We see the whole college scene – all the people who account Polonius as a good actor – the collegiate audience, the reviews in the college newspaper. And I’m sure someone has noted this already but it just struck me now that both Polonius and Caesar meet their ends with a blade to the vitals. We don’t know which of the many wounds on Caesar is the fatal one but one assumes it to be the most emotional as well, the blade of Brutus.

It is interesting to me that Polonius dies in the same way his theatrical counterpoint did. Does he think of it as he dies? As Polonius says, “O I am slain” does he remember his death as Caesar? Does he indulge it a little?

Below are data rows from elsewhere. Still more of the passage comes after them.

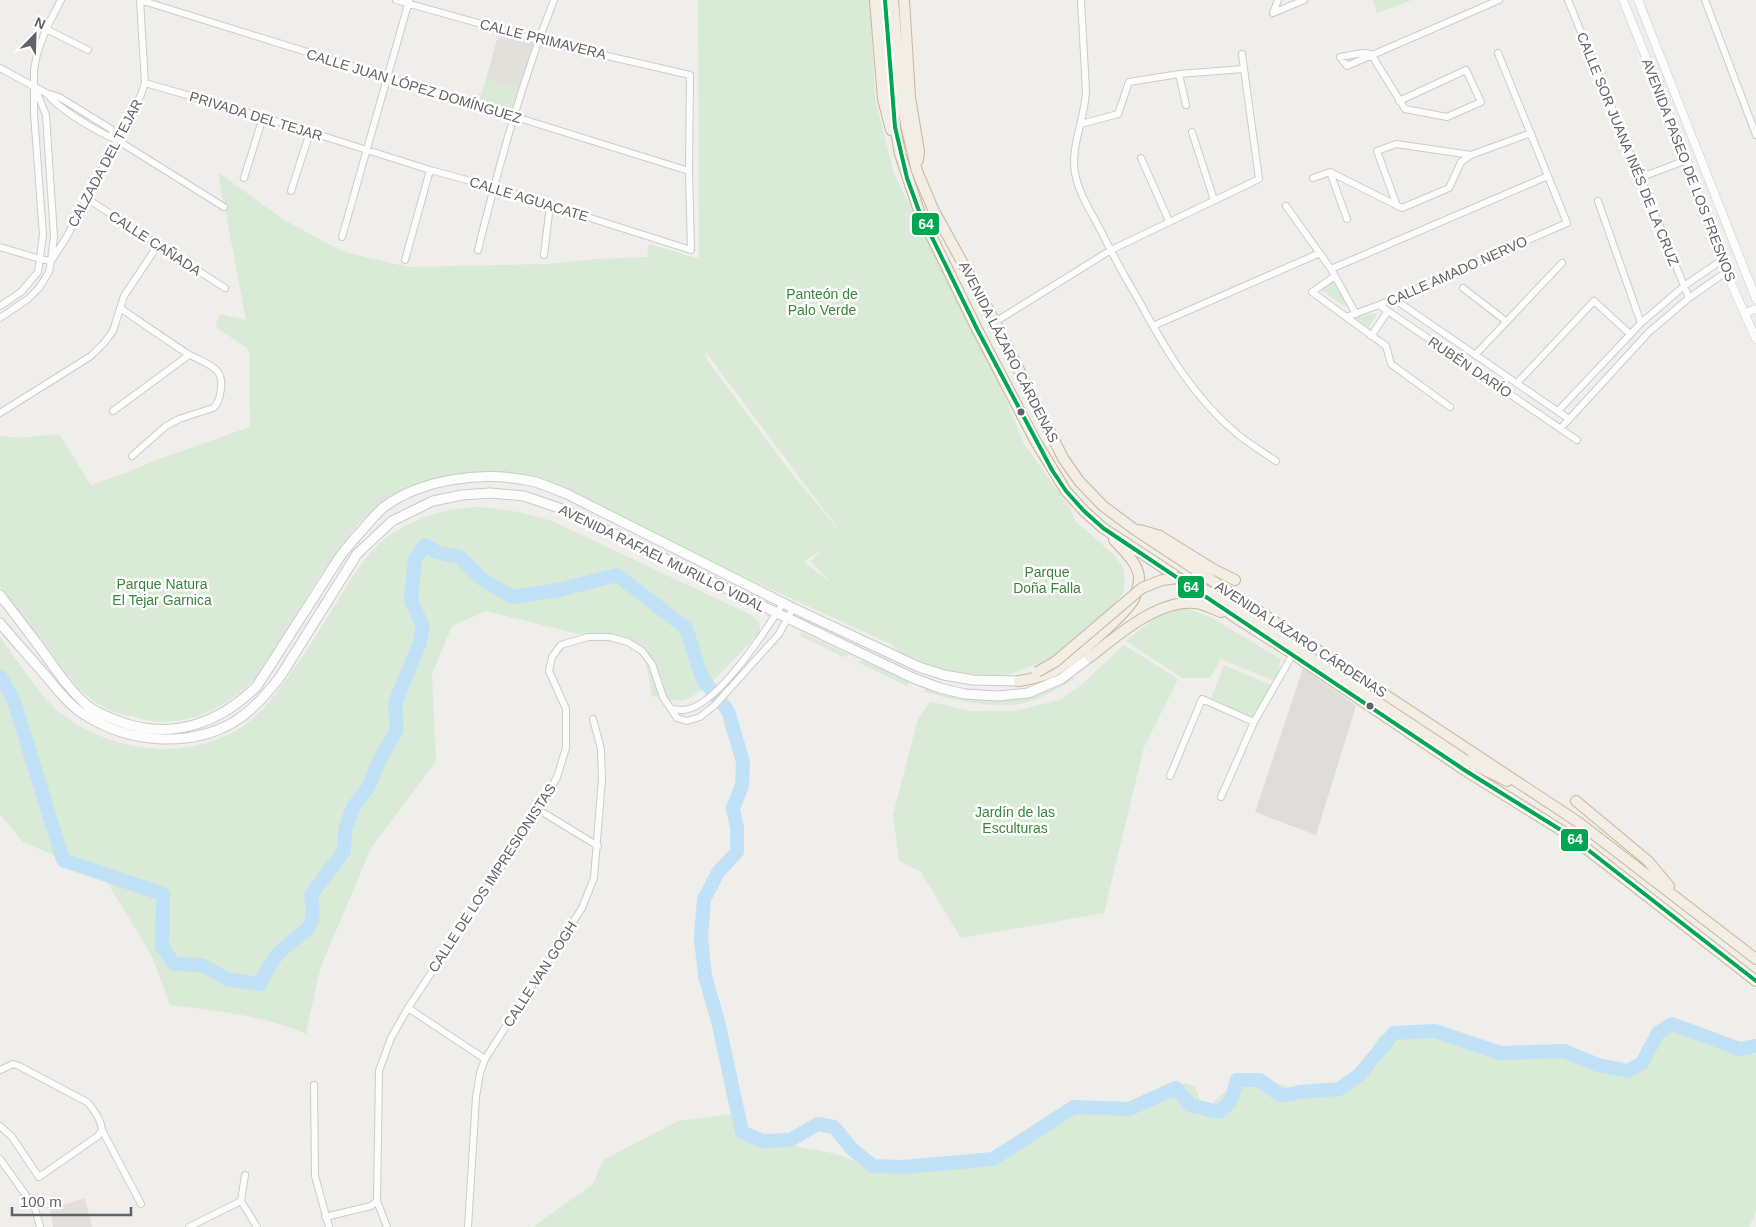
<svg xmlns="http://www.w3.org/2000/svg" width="1756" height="1227" viewBox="0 0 1756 1227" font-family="Helvetica,sans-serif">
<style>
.industrial{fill:#dfddda}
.education{fill:#e2e0da}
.green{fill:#d9ead6;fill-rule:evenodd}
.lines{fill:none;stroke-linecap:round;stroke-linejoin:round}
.river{stroke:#c1e1f7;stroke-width:14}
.minor-casing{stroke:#cbcccc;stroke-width:8}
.tertiary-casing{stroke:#cbcccc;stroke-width:9}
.secondary-casing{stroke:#cacacb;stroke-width:11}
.trunk-casing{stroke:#c6b798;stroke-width:12}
.minor{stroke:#fdfcfc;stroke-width:6}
.tertiary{stroke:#fdfcfc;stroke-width:8}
.secondary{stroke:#fdfcfc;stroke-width:9}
.trunk{stroke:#f2eee6;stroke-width:10}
.trunk-bridge-casing{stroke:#c6b798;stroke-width:12;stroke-linecap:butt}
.trunk-bridge{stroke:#f2eee6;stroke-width:10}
.bus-1-casing{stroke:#fff;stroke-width:8}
.bus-1{stroke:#00a651;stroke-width:4}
.bus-dot{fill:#5f6368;stroke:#fff;stroke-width:2}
.labels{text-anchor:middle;stroke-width:5;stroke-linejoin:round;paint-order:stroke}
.street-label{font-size:14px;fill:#5f6368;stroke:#fff}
.park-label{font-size:14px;fill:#39853b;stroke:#fff}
.line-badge{stroke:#fff;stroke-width:2}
.badge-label{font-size:14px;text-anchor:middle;font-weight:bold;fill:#fff}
</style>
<rect width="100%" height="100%" fill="#efeeea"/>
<!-- industrial -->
<path class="industrial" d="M1303 668 1356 706 1316 835 1255 812Z"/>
<!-- education -->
<path class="education" d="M500 29 541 40 524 91 486 79Z
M85 1198 92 1227H53L50 1209Z"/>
<!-- green -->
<path class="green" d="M698 0H870L875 99 894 174 998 380 1024 444 1070 508 1075 521 1114 555 1123 567 1125 581 1123 593 1116 603 1049 659 1011 674 994 676 944 671 899 652 891 644 529 479H444L378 509 358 524 323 571 258 676 240 693 220 706 199 716 177 721 156 722 113 712 95 702 79 689 0 587V436L20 438 59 434 91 485 126 473 159 459 250 427 249 350 215 326 220 314 246 320 218 172 284 220 332 246 348 253 408 267 548 264 595 259 647 257 649 244 699 259ZM705 351 840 531V532L789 470 707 360ZM821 550 811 561 831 583 804 562Z
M1373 0H1412L1377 13Z
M486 79 524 91 518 112 479 101Z
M1334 279 1350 305 1345 307 1319 288Z
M1378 313 1368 328 1354 317Z
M475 507C502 508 526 513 552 521L751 615 759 622 760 632C744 648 703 697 683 700 673 702 662 698 652 696L644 650 486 611 452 626 432 674 436 761 371 848 320 969 306 1034C264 1015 216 1011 170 1005L151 954 103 876 23 842 0 814V637C18 661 39 696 62 714 122 761 220 764 270 701 292 673 312 643 330 613 344 591 357 567 375 548 391 531 418 518 441 512 452 509 464 508 475 507Z
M1180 606 1212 618 1281 659 1276 682 1221 659 1210 678H1182L1126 641 1156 617Z
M800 632 850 655 843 657 801 636Z
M1124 645 1178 679 1144 747 1104 913 961 938 921 872 899 861 893 815 918 719 930 702 970 711H1014L1060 700 1080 686Z
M864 661 909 682 907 686 857 662Z
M1224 665 1271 685 1252 718 1211 698Z
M1072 677 1074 679C1056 690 1033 703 1012 705 982 707 953 699 924 692L925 688C960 698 998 707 1034 695 1047 691 1060 683 1072 677Z
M1665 1030 1702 1033 1756 1054V1211L1749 1227H533L593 1184 603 1160 678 1121 733 1114 764 1144H785L836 1154 877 1169 908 1168 934 1159 989 1162 1012 1149 1040 1120 1062 1117 1078 1104 1107 1102 1143 1107 1160 1094 1184 1083 1195 1086 1202 1107 1210 1111 1215 1100 1231 1086 1249 1079 1273 1081 1289 1088H1343L1360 1075 1379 1036 1390 1031H1431L1480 1046 1524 1053 1547 1050 1575 1051 1610 1063 1634 1064 1646 1047Z"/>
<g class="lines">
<!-- river -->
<path class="river" d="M0 676 14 701 63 860 163 894 162 947 174 964 202 965 227 979 260 984C266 972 272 959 281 951 304 928 318 933 311 895L344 851 345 830 353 807 368 788 381 757 397 730 395 703 419 645 423 627 411 600 415 559 425 545 436 552 460 557 482 579 512 597 559 590 617 575 686 628 702 678 728 711 743 762 742 786 733 808 737 828V852L719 871 704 899 701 938 705 976 718 1021 742 1132 762 1141 790 1140 818 1124 834 1127 852 1149 873 1166 904 1167 993 1159 1074 1107 1129 1109 1176 1088 1190 1105 1219 1112 1231 1101 1237 1080H1260L1281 1096 1300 1092 1339 1089 1359 1075 1394 1033 1435 1031 1500 1053 1564 1051 1598 1065 1628 1071 1642 1063 1658 1033 1672 1024 1740 1049 1756 1046"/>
<defs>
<path id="minor" d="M140 0 689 171
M1081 0 1086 91C1085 118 1070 148 1075 173 1079 196 1095 218 1105 239 1115 259 1126 279 1138 299 1164 347 1193 397 1236 433 1248 443 1263 452 1276 461
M1568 0 1689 298
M1705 0 1756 135
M1273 13 1304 0
M1273 13 1278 0
M46 29 88 50
M0 68 46 93 59 97 111 129 117 139
M1179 74 1186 105
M145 83 263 117 430 170 493 187 691 250 689 171 690 75 538 40 396 0
M46 93C61 111 96 131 117 140L224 207
M1399 101 1466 70 1481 102 1447 117 1405 109 1371 54 1363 53 1340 57 1347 66 1499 0
M1081 124 1118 114 1129 82 1179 74 1243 69
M1192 132 1214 200
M1141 158 1169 221
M1330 172 1347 219
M244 178 263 117
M1313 178 1330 172 1402 208 1449 188 1461 162 1471 155 1531 133
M1639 178 1687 160
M291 191 310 132
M86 198 225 288
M1598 201 1641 323
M1286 206 1331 269 1356 314
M1397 206 1377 151 1396 144 1471 155
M342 237 409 1
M0 247 40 259 51 261
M478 250C499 165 522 81 554 0
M544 255 550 205
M405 260 430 170
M51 261 66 238 141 95 145 83 140 0
M1331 269 1548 176
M1335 276 1312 292 1386 346 1391 364 1450 407
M1463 288 1507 322
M1394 299 1569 419
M1379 305 1577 440
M0 306 21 292 38 272 43 235 34 114V70L37 54 46 29 61 0
M120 308C142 323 165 339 188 354 197 359 212 364 218 372 224 380 221 402 213 408L179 419 166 426 132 456
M1346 317 1379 305 1567 223 1498 53
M0 318 28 299 39 288 49 272 51 261 54 237 46 115 36 90
M995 322 1111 250 1259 179 1242 54
M1153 326 1320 253
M1371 336 1388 311
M1475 355 1562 263
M1517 383 1594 301 1630 334
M113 411 189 355
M1558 411 1641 323 1684 286 1722 260
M0 413 91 356 104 343 113 331 124 296 158 245
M1561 428 1649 332 1689 298 1726 272
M671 709C675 709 679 710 683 710 716 708 766 630 783 603
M1170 776 1202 699 1254 722
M1221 797 1254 722 1293 654
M539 810 598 846
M408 1008 485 1059
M0 1070 13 1064 19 1066 87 1102C94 1109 101 1120 102 1130L141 1204
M314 1085 315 1176 329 1227
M0 1126 12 1137 39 1177 98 1136 102 1130
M0 1159 35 1208 40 1227
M241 1201 257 1227
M241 1201 245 1175
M325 1217 371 1206 377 1201
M189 1227 241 1201
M387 1227 377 1201 379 1071 391 1038 408 1008 539 810 557 777 566 748V709L549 671 552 657 561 645 588 637H609L628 642 642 651 652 664 663 697 677 718 687 721 700 717 715 705 779 634 793 608
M468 1227 476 1097 480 1073 485 1059 582 908 594 878 602 779 601 749 593 719"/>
<path id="tertiary" d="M1623 0 1687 160 1726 272 1756 339
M1638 0 1756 299
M1745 313 1756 309"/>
<path id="secondary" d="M0 595C15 614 29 633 44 653 57 671 70 691 88 706 96 713 108 717 118 721 170 741 219 724 257 686L339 558C349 544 360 533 371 520 375 516 380 510 384 507 423 478 485 471 531 481 544 484 556 490 567 494L793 608 919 667 944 675 973 680 1019 681
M0 623C13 639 27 654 40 669 54 685 67 704 85 715 128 743 189 748 234 722 252 711 267 694 280 677L357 554 392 521 433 501 462 495 490 493 524 496 565 510 777 613 913 678 940 688 965 694 998 696 1028 693 1061 679 1090 657"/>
<path id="trunk" d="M875 0 883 99 891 130
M885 0 895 127 900 154 919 211 977 329 1036 442 1066 491 1084 511 1103 528 1182 580
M893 0 901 97 907 129 917 171 933 209 995 322 1063 458 1079 481 1103 506 1134 529 1578 822 1756 959
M904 0 910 97 919 151 918 160
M1140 530 1160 536 1213 569 1235 580
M1195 588 1236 618 1293 654 1466 771 1569 835 1756 981
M1090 657C1118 635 1158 599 1196 603 1204 604 1213 609 1221 612
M1019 681C1032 679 1045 676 1056 670 1073 660 1128 613 1135 597 1137 591 1139 584 1139 578 1139 564 1123 550 1114 540
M1465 760 1507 781
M1576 801 1648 861 1669 886"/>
</defs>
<!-- minor casing -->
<use href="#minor" class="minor-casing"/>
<!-- tertiary casing -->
<use href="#tertiary" class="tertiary-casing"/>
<!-- secondary casing -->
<use href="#secondary" class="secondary-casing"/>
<!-- trunk casing -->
<use href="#trunk" class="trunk-casing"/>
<!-- minor -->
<use href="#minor" class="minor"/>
<!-- tertiary -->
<use href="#tertiary" class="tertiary"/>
<!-- secondary -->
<use href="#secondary" class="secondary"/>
<!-- trunk -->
<use href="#trunk" class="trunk"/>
<defs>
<path id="trunk-bridge" d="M1037 672 1055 662 1142 588 1162 580 1178 578 1200 587 1234 607 1465 760"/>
</defs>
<!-- trunk-bridge casing -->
<use href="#trunk-bridge" class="trunk-bridge-casing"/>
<!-- trunk-bridge -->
<use href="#trunk-bridge" class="trunk-bridge"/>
<defs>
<path id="bus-1" d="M885 0 895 127 907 178 919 211 977 329 1052 470 1066 491 1084 511 1103 528 1466 771 1569 835 1756 981"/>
</defs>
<!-- bus-1 casing -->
<use href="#bus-1" class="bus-1-casing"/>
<!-- bus-1 -->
<use href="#bus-1" class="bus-1"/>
</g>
<!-- markers -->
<g class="bus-dot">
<circle cx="1021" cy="412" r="4.5"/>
<circle cx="1370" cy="706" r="4.5"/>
</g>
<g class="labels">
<!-- street labels -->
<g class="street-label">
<text transform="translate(543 39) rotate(14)" y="5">CALLE PRIMAVERA</text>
<text transform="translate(414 86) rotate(17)" y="5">CALLE JUAN LÓPEZ DOMÍNGUEZ</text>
<text transform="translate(256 116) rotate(17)" y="5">PRIVADA DEL TEJAR</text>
<text transform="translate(1628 149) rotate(68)" y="5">CALLE SOR JUANA INÉS DE LA CRUZ</text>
<text transform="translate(105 163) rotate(-62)" y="5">CALZADA DEL TEJAR</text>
<text transform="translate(1689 170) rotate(69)" y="5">AVENIDA PASEO DE LOS FRESNOS</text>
<text transform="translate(529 199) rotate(17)" y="5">CALLE AGUACATE</text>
<text transform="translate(155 243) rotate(33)" y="5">CALLE CAÑADA</text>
<text transform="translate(1457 271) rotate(-24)" y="5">CALLE AMADO NERVO</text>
<text transform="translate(1009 352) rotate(63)" y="5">AVENIDA LÁZARO CÁRDENAS</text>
<text transform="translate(1470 367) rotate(34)" y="5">RUBÉN DARÍO</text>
<text transform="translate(662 558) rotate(26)" y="5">AVENIDA RAFAEL MURILLO VIDAL</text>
<text transform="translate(1301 639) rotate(33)" y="5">AVENIDA LÁZARO CÁRDENAS</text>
<text transform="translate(492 878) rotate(-57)" y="5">CALLE DE LOS IMPRESIONISTAS</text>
<text transform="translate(540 974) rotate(-57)" y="5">CALLE VAN GOGH</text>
</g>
<!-- park labels -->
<g class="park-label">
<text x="822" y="299">Panteón de<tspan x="822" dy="16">Palo Verde</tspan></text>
<text x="1047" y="577">Parque<tspan x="1047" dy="16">Doña Falla</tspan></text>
<text x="162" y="589">Parque Natura<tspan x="162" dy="16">El Tejar Garnica</tspan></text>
<text x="1015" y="817">Jardín de las<tspan x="1015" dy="16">Esculturas</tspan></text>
</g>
</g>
<g class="line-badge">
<rect x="911" y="212" width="29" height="24" rx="5" fill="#00a651"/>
<rect x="1177" y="575" width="28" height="24" rx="5" fill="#00a651"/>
<rect x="1560" y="828" width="29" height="24" rx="5" fill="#00a651"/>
</g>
<g class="badge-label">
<text x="926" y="229">64</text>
<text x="1191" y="592">64</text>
<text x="1575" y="844">64</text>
</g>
<!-- north arrow -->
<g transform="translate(35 35) rotate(23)" stroke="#ffffff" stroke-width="4" paint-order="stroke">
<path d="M0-4L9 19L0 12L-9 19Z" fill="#5f6368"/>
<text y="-8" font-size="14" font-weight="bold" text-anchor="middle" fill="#5f6368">N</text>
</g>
<!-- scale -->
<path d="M12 1207v8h119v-8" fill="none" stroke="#5f6368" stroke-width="2.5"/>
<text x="20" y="1207" font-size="15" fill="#5f6368" stroke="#ffffff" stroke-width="4" paint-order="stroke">100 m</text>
</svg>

I’d like to see a version where Polonius returns to his Caesar-ness at that moment. He could even say “E tu, Brute” after he realizes what’s happening. I’d enjoy those meta-theatrical echoes, I think.

My lord, you played once i’th’ university, you say?

POSTER:
Copenhagen University presents the Poli Sci Players’ production of Julius Caesar
(image: a 19 year old Polonius in a bedsheet clasped together with string.)
Saturday and Sunday in the College Cafeteria –
See Caesar meet his end where we meet our friends!

*
There’s something remarkable about the fact that kids have been doing plays in college from before Shakespeare started writing. There’s a long tradition of academic playacting, it would seem. Now, many of those people will do Shakespeare’s plays so it’s remarkable to think about that lineage going so far back and circling.
Before fraternity brothers put on Hamlet, they put on Julius Caesar – but not Shakespeare’s Julius Caesar – some earlier writer’s. Perhaps someone closer to the actual period of Caesar.

I meet a lot of people who did theatre in college. A lot of the people that I knew when I was IN college did theatre. It’s one of those things, like experimenting with your sexuality, that people do and think back on fondly before moving on to more lucrative things.

No, nor mine now.

That is the thing. When you send words out into the world, they leave you, you lose them. You give them away with speech, with writing, with publishing. The sharing of words is the loss of ownership, I suppose. There’s a way that writing with no audience is a kind of hoarding. I write and write and write – many many things that no one will ever read. Those words are still mine.

But as soon as others take them in, I share them. I retain some ownership but the eyes that read them or the ears that hear them own them a bit as well.

Once I’ve heard a story on the radio, for example, the story becomes a little bit mine. When I share it with someone else, either through playing it or explaining it, it becomes a little bit mine and a little bit theirs.

And so it goes on and on – the portion of ownership growing and shrinking as the words travel on.